Aunque a la acromegalia usualmente se la descubre entre la cuarta y quinta década de vida, también se reconocen casos en los consultorios pediátricos y, si el mal se enseñorea del cuerpo antes del “cierre” de los cartílagos de crecimiento, los médicos lo denominan con su tercer sinónimo: “gigantismo”. En esa oportunidad el rasgo principal es el resultado del ensañamiento de la enfermedad con la estatura, en lugar del engrosamiento y alargamiento de rasgos faciales y extremidades que se verifica en los adultos.

Entre los llamativos motivos que pueden dar un indicio de la enfermedad, se anotan algunas peripecias cotidianas poco comunes. Por ejemplo: un anillo que ya no entra en el dedo o la periódica compra de zapatos que requieren un talle mayor. En muchos casos esas consultas, y otros síntomas vagos y aislados, generan un deambular que puede extenderse por más de una década, de clínica en hospital y de clínico a especialistas, buscando explicaciones. Con un poco de suerte, la persona termina recibiendo el diagnóstico de acromegalia, generalmente de manos de un endocrinólogo. Y allí mismo se enumera una panoplia de recetas básicas y combinadas.

El objetivo central será volver los niveles hormonales alterados a la normalidad. Para eso el primer procedimiento suele ser la extirpación quirúrgica de la mayor porción posible del tumor. Pero, en numerosas ocasiones, no se logra remover por completo y no se alcanzan las concentraciones esperadas. Surge entonces la segunda alternativa, o complemento: radiación y medicación para normalizar los procesos metabólicos. Y en esta vía se vuelve clave un afinado tratamiento farmacológico porque los efectos de la radioterapia pueden tardar varios años en hacerse sentir de manera efectiva.

Sobre esta línea, hace apenas un par de años, los investigadores farmacéuticos dieron con un sustancia análoga a la HC que fue modificada genéticamente de manera que compita con ella a la hora de buscar receptores moleculares específicos. La consecuencia es que, por la eficaz pugna que le plantea la análoga, el exceso de HC en el cuerpo no logra encender de manera eficaz la mecha de los procesos bioquímicos que desembocan en el sobrecrecimiento. Y los resultados positivos de este medicamento llegan al 97% de los casos.
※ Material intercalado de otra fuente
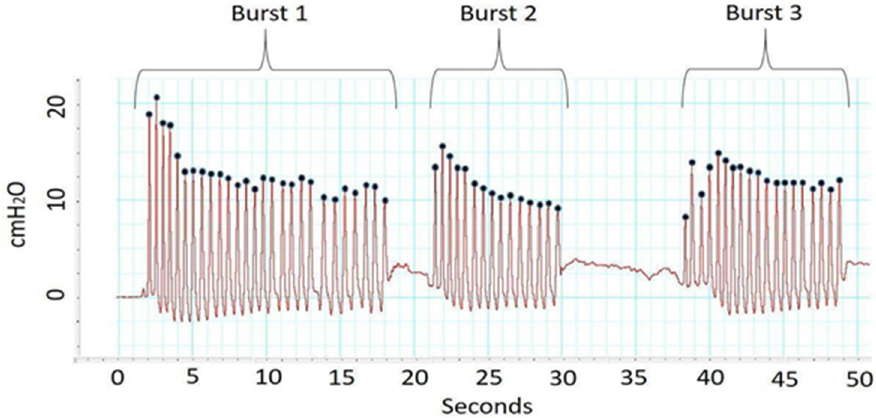
Fig 1. Example Non-nutritive suck (NNS) bursts: Infant NNS is arranged in bursts of sucking with pause periods for respiration. Each burst contains cycles within it, which are depicted as black dots in this image. The frequency (Hz) within a burst is measured by the number of cycles per second. The strength of the suck cycle, or amplitude (cmH20), is measured by examining the top of each cycle where the black dot is located. This image depicts 50s of NNS data with 3 NNS bursts. Burst 1 has 27 cycles/burst (burst duration of 16 sec), Burst 2 has 15 cycles/burst (burst duration 8 seconds) and Burst 3 with 19 cycles/burst (burst duration 11 seconds). Amplitude of each cycle (black dot) can be determined looking at the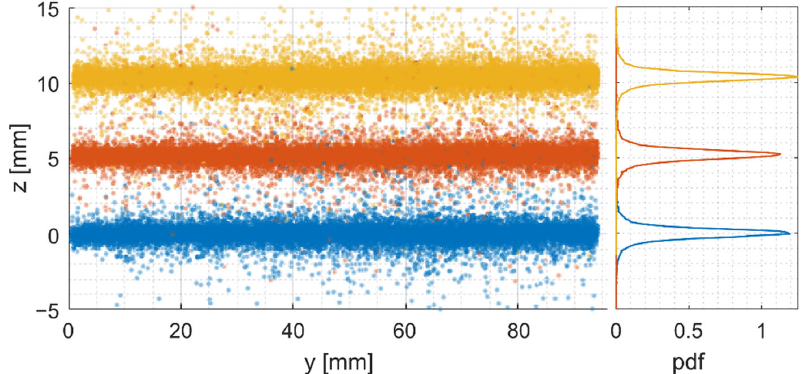
Figure 6. Measurement of the wavy specular surface at different height levels. The measured averages are 0 mm, 5.2 mm and 10.4 mm. The standard deviation is 0.79 mm. On the right, the probability density function (pdf) is shown.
Evitando el golpe bajo, vale la pena volver al principio y cerrar el tema recordando que el campo del arte argentino brindó dos ejemplos de acromegálicos en los que los alargados miembros y pronunciados rasgos no fueron responsables de la fama de sus poseedores. Claramente fueron las dotes literarias y musicales las que hicieron un grande a Julio Cortázar y un gigante a Edmundo Rivero.